Le Pouls

View Original

Histoire d'une aide de service en début de pandémie

J’étais chez moi, comme les autres étudiants, à cause du confinement. On dirait que j’étais un peu «déconnectée» de ce qui se passait dans les CHSLD. Après plusieurs jours d’hésitation, j’ai décidé de m’impliquer après avoir reçu un courriel de la Faculté. J’ai donc commencé il y a trois semaines [témoignage recueilli le 11 mai], et je ne travaille que les fins de semaine.

Quand je suis arrivée au CHSLD, c’était la «panique». Il manquait de préposés, la moitié ayant attrapé la COVID. Ça faisait longtemps que plusieurs patients n’avaient pas été lavés. Ils m’ont alors lancée dans le rôle de préposé, même si je n’étais techniquement qu’aide de service, parce qu’il y avait tellement de travail à faire. En plus, j’étais sur un étage dit «tiède». C’était donc difficile de savoir quels résidents avaient la COVID et lesquels ne l’avaient pas :  certains n’avaient pas beaucoup de symptômes, d’autres étaient en isolement préventif…

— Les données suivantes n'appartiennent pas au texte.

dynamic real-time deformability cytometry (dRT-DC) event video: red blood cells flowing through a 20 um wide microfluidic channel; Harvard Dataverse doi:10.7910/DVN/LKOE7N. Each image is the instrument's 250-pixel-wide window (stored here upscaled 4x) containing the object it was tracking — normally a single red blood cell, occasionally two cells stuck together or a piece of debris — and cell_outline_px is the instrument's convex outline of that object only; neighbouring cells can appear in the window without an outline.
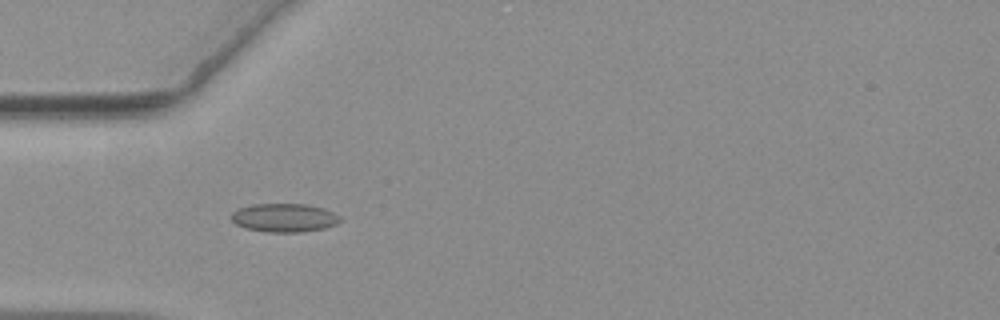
{"species": "common noctule bat (a hibernating species)", "species_latin": "Nyctalus noctula", "temperature_condition": "warm", "stored_images_in_passage": 40, "camera_frame_rate_fps": 3000, "um_per_image_px": 0.085, "animal": {"sex": "female", "body_mass_g": 19.3, "forearm_length_mm": 54.1}, "frame": {"image": 1, "passage_image": 1, "time_ms": 0.0, "image_size_px": [1000, 320], "cell_outline_px": [[340, 220], [336, 224], [324, 228], [300, 232], [268, 232], [244, 228], [236, 224], [232, 220], [232, 212], [236, 208], [252, 204], [304, 204], [324, 208], [340, 216]], "centroid_in_image_um": [24.13, 18.5], "position_along_channel_um": 60.9, "area_um2": 18.09}}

La fin de semaine suivante, je ne courais plus partout, surprenamment… L’allègement s’expliquait parce que, malheureusement, près de la moitié des résidents de l’étage étaient décédés. En une semaine seulement. Ça m’a fait un gros choc. C’est à ce moment-là que j’ai vraiment réalisé que c’était dangereux, que ce n’était pas juste «une petite grippe». 

[Est-ce que tu avais peur pour toi?] 

Non, je n’avais pas peur pour ma santé, on ne pense pas à ça quand on est dans le feu de l’action. 

Plusieurs résidents n’ont pas tant peur non plus, mais je crois que plusieurs d’entre eux n’arrivent pas à comprendre la situation actuelle. Certains se promènent encore et vont dans les chambres de patients ayant la COVID, sans vraiment s’en rendre compte.

Mais, à l’autre extrême, il y en a aussi qui sont vraiment stressés. Par exemple, je devais aller parler à une infirmière à propos d’un résident. Souvent, dans le CHSLD, on n’est jamais à deux mètres de distance, car tout est petit et il faut souvent se rapprocher pour changer, laver ou déplacer les résidents. Je me suis donc avancée pour lui parler, un peu trop, à moins de deux mètres. Malgré qu’on avait les deux notre ÉPI, elle n’a vraiment pas aimé ça et s’est choquée. Elle n’a même pas écouté ce que je voulais lui dire à propos de l’état de santé du résident. Je pense que c’était vraiment son stress qui parlait. 

L’arrivée des militaires à ce moment nous a aussi donné un peu de répit. Ça a vraiment réglé le problème du manque de personnel, puisque les soldats font le même travail qu’un aide de service ou un PAB. 

La première fois que je les ai vus, c’était un peu intimidant. Ils se connaissaient tous et étaient vraiment comme une grande «gang» d’amis. Mais, j’ai fini par les connaître et j’ai beaucoup travaillé avec eux. Je les ai trouvés tous vraiment gentils. Ce qui m’impressionne chez eux, c’est qu’ils savent toujours quoi faire, qu’elle est leur prochaine action. Ils se trouvent du travail à faire même quand ils n’en ont plus! J’ai l’impression que quand ils vont devoir partir, le problème de personnel va revenir…

D’ailleurs, j’ai une histoire cocasse de jaquettes! En fait, il fait vraiment chaud en CHSLD. C’est petit et il n’y a pas d’air climatisé. En plus, plusieurs jaquettes de protection ressemblent à des sacs de poubelle! C’est tellement chaud qu’on peut voir des gouttes perler le long de nos jaquettes quand on les porte. Il y avait donc un type spécifique de jaquettes qui était moins chaud, mais tout le monde les voulait et elles sont tombées en rupture de stock. Étant amie avec les militaires, qui ont leur propre stock d’EPI, ils ont pu me ramener en cachette des fameuses jaquettes moins chaudes!  C’est niaiseux, mais juste ça, quand tu passes 8h à travailler à 40ºC, ça fait ta journée!

Cette fin de semaine, il y a des préposés habitués qui sont revenus de leur quarantaine après avoir attrapé la COVID. Ça me rassure de voir des gens qui s’en sont sortis. Il y a aussi de plus en plus de résidents qui commencent à avoir deux tests négatifs. On voit la lumière au bout du tunnel.